#### [Ce que vous ferez]
Répondez aux questions suivantes sur le texte source.
(a) Quel nombre cumulé de femmes tuées l'Ocha publie-t-il pour les journées des 29 et 30 octobre ?
(b) Quel chiffre le ministère de la Santé de Gaza communique-t-il pour le 30 octobre ?
(c) Quel est le nombre de morts pour les hommes sur 24 heures ?

#### [Texte source]
* * * *

En réalité, pour les journées des 29 et 30 octobre, l’Ocha publie le même chiffre de morts cumulés pour les femmes, soit 2 062, alors que le chiffre communiqué par le ministère de la Santé de Gaza est de 2 136 pour le 30 octobre, comme le montrent un article de la RTBF ou encore le direct du Figaro. Or comme le nombre cumulé de femmes tuées le 31 octobre est de 2187, la hausse sur 24 heures entre le 30 et le 31 octobre n’est plus de 125 mais de 51, et avec les enfants, de +136 et non plus de +210, comme l’écrit Aizenberg55. Et donc le nombre de morts pour les hommes sur 24 heures est de 80 et non de 6.

* * * *

#### [Informations fournies]

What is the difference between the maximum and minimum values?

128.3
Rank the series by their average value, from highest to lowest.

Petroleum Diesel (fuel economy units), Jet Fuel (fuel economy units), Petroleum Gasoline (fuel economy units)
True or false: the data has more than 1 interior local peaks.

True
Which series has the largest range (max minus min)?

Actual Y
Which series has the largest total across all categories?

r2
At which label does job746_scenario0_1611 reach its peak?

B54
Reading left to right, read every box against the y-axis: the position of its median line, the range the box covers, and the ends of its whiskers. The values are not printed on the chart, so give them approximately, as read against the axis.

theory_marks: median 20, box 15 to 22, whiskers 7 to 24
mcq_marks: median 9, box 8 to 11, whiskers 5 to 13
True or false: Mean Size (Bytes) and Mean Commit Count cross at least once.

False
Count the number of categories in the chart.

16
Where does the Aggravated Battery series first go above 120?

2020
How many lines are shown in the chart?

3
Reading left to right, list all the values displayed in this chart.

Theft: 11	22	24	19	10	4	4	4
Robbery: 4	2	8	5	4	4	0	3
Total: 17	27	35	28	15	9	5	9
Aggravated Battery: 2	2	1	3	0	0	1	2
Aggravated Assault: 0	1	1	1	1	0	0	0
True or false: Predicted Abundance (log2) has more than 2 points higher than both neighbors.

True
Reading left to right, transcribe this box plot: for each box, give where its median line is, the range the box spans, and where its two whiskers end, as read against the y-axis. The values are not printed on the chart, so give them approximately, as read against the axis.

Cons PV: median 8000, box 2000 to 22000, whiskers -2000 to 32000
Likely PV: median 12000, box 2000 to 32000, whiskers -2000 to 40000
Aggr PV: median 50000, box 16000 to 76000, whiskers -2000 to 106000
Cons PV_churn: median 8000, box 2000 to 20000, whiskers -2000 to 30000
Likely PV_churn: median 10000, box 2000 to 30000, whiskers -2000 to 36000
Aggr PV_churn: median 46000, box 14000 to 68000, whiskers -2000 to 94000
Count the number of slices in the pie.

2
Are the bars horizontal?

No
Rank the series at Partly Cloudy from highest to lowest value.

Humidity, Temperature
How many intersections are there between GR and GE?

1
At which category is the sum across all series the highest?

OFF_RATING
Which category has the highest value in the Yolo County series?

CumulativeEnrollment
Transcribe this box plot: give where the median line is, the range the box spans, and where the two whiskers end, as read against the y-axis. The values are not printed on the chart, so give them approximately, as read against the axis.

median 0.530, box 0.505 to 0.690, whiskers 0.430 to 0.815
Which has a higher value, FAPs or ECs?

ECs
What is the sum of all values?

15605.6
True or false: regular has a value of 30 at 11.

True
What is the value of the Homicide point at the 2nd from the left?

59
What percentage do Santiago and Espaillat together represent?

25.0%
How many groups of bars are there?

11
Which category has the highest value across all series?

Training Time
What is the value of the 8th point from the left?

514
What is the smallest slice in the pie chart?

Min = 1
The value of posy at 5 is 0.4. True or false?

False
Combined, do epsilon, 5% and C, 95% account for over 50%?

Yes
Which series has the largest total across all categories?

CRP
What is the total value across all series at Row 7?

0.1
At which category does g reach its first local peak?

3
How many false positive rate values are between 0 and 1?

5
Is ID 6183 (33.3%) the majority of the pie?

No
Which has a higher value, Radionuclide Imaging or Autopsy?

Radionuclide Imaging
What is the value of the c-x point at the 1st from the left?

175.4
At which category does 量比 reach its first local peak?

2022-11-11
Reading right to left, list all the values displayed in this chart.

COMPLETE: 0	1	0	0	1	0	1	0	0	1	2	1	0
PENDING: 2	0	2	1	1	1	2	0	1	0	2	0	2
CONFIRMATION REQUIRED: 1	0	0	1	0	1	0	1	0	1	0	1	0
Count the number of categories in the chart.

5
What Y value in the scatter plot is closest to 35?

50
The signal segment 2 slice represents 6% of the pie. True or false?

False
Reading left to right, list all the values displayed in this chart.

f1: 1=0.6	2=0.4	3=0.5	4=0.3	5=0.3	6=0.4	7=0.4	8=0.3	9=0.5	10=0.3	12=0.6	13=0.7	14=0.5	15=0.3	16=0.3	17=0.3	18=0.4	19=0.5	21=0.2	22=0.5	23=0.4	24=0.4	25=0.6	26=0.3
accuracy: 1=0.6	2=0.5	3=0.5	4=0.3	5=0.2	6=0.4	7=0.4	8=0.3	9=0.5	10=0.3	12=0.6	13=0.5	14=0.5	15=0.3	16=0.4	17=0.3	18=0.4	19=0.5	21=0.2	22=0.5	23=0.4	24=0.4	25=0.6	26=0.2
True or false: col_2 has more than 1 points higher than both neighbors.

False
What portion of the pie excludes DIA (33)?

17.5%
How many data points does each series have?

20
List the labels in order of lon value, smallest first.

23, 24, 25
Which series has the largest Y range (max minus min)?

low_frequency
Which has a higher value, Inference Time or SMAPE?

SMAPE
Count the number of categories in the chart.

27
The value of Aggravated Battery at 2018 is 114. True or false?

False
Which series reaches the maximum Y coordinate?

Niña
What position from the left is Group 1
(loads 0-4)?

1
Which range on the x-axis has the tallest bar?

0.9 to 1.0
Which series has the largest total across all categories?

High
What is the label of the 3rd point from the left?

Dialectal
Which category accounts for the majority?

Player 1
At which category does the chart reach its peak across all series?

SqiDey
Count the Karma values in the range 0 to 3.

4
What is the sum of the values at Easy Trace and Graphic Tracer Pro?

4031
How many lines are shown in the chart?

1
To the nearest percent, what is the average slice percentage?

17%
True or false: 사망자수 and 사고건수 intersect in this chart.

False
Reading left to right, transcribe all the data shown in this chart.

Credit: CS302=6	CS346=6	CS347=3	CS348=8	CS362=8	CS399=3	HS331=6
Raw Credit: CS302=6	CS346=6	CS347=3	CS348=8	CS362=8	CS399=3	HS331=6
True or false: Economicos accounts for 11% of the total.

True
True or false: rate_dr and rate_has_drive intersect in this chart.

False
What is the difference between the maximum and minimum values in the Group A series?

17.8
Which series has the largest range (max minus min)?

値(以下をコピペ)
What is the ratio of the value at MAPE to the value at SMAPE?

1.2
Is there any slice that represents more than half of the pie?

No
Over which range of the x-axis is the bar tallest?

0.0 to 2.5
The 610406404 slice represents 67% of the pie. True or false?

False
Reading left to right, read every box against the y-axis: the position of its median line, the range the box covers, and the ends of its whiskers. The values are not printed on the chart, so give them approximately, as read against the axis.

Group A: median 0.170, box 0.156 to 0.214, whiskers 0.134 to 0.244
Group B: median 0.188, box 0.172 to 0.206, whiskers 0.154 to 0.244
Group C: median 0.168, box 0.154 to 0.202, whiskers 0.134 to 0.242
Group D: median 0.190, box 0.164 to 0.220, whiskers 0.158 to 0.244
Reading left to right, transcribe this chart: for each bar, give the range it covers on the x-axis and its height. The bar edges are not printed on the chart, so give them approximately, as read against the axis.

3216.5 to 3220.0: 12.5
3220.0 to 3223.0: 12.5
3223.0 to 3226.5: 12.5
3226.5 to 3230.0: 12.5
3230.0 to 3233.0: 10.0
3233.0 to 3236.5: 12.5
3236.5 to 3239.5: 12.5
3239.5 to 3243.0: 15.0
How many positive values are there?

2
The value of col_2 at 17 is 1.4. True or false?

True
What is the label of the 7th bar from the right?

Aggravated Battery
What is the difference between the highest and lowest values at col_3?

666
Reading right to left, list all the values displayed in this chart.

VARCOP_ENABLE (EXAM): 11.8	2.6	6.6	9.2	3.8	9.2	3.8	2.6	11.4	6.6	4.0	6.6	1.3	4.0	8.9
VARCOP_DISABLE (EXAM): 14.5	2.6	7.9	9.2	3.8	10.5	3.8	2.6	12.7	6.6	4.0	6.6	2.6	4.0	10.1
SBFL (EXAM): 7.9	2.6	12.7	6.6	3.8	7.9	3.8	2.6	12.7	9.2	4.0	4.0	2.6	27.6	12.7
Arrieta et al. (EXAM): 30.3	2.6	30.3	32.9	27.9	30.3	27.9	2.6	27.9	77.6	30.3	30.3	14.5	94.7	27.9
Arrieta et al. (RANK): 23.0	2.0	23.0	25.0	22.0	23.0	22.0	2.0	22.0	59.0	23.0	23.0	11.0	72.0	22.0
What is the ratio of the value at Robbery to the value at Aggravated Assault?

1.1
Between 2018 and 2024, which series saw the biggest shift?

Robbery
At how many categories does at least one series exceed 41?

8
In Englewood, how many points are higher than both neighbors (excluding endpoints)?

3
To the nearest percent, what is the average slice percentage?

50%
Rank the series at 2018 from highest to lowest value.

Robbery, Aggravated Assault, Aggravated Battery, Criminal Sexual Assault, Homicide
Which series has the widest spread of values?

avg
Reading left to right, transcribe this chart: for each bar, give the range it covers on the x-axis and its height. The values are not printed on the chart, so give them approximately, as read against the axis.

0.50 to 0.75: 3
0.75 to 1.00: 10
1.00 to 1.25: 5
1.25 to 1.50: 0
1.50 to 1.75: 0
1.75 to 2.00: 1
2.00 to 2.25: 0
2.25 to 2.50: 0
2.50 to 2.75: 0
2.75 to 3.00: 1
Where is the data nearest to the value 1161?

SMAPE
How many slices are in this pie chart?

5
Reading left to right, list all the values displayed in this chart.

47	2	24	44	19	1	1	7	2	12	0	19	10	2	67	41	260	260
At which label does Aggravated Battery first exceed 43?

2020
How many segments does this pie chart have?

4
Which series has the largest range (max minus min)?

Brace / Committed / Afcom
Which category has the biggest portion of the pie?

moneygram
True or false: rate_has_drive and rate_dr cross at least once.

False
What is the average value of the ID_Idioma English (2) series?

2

* * * *

#### [Solution proposée]
(a) 2 062
(b) 2 136
(c) 80